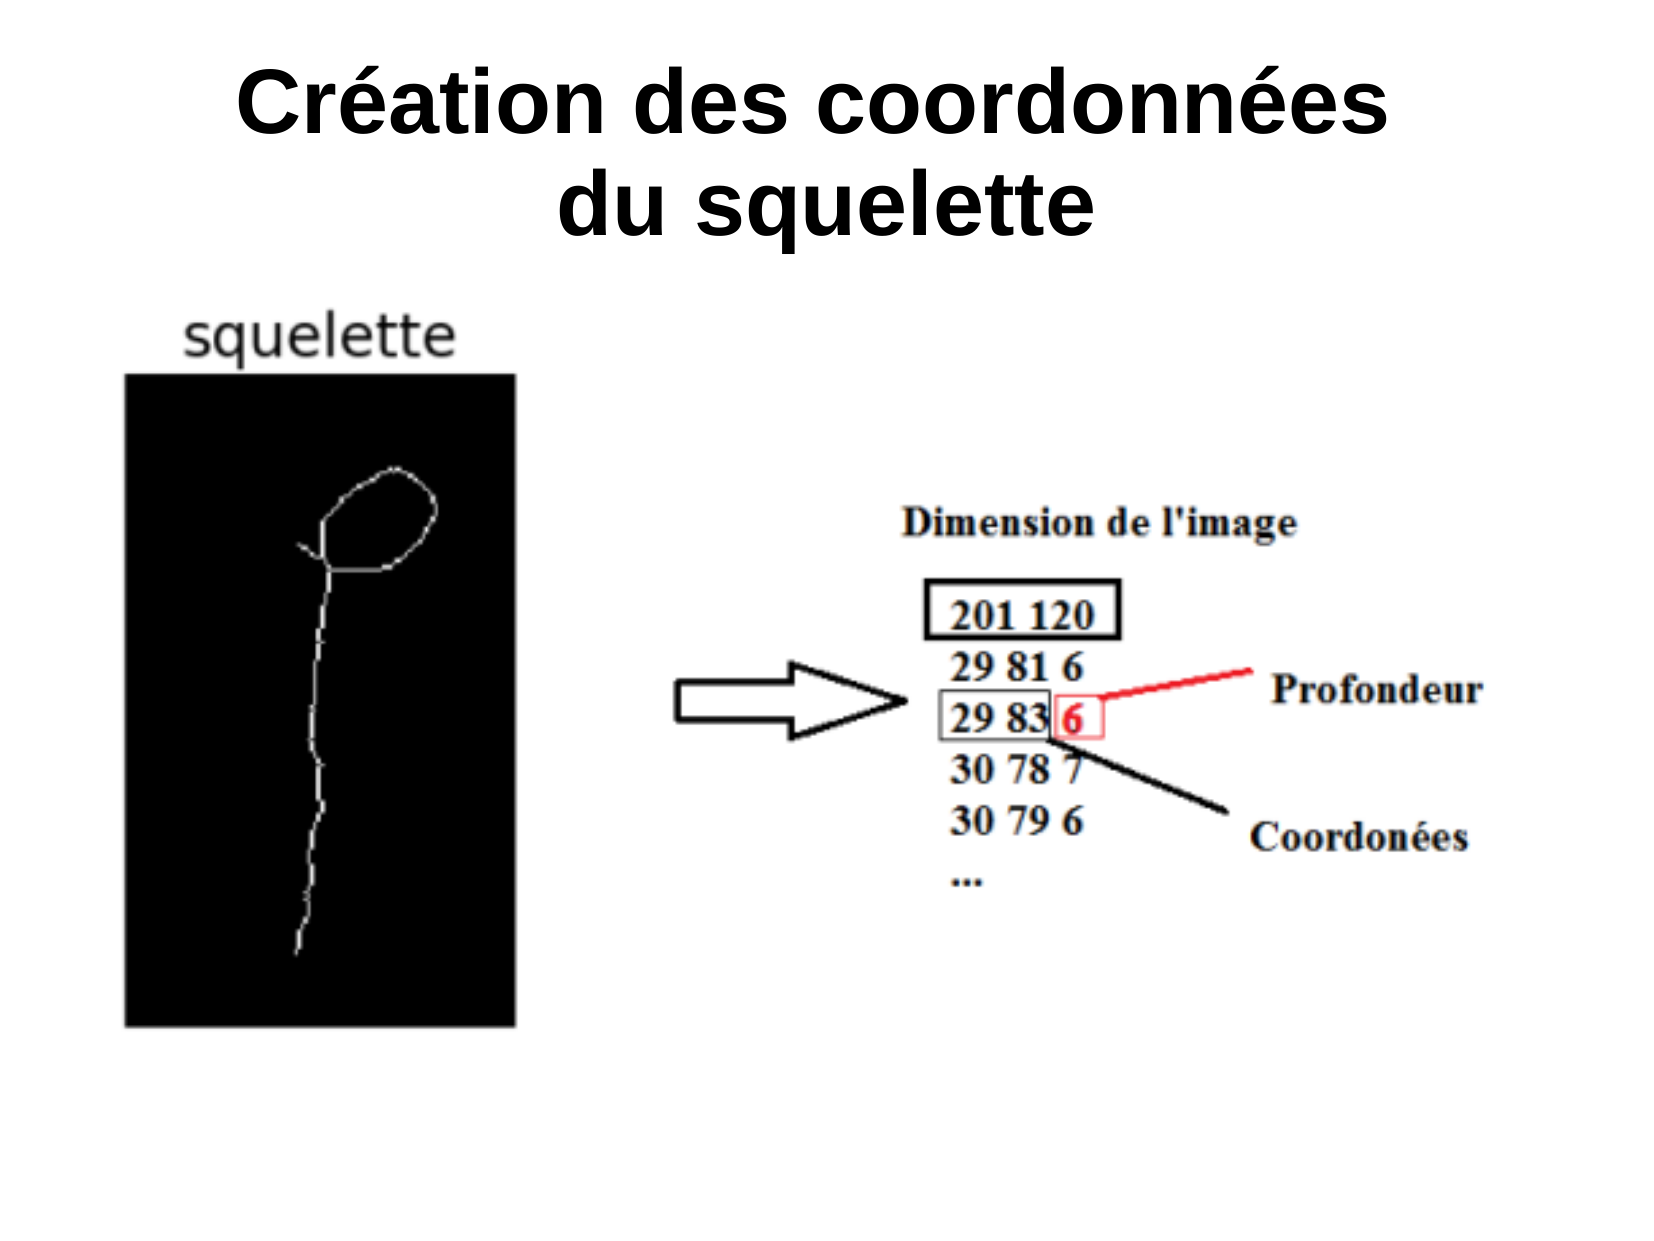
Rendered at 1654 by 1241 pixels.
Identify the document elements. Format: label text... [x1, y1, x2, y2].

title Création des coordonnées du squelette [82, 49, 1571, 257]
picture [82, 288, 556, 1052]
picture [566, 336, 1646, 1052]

[Required work]
Express the lines above as a Markdown table with a Row column and a Line column, numbering each row and omitting blank lines. Do not include any images in your answer.

[Written answer]
| Row | Line |
|---|---|
| 1 | Rendered at 1654 by 1241 pixels. |
| 2 | Identify the document elements. Format: label text... [x1, y1, x2, y2]. |
| 3 | title Création des coordonnées du squelette [82, 49, 1571, 257] |
| 4 | picture [82, 288, 556, 1052] |
| 5 | picture [566, 336, 1646, 1052] |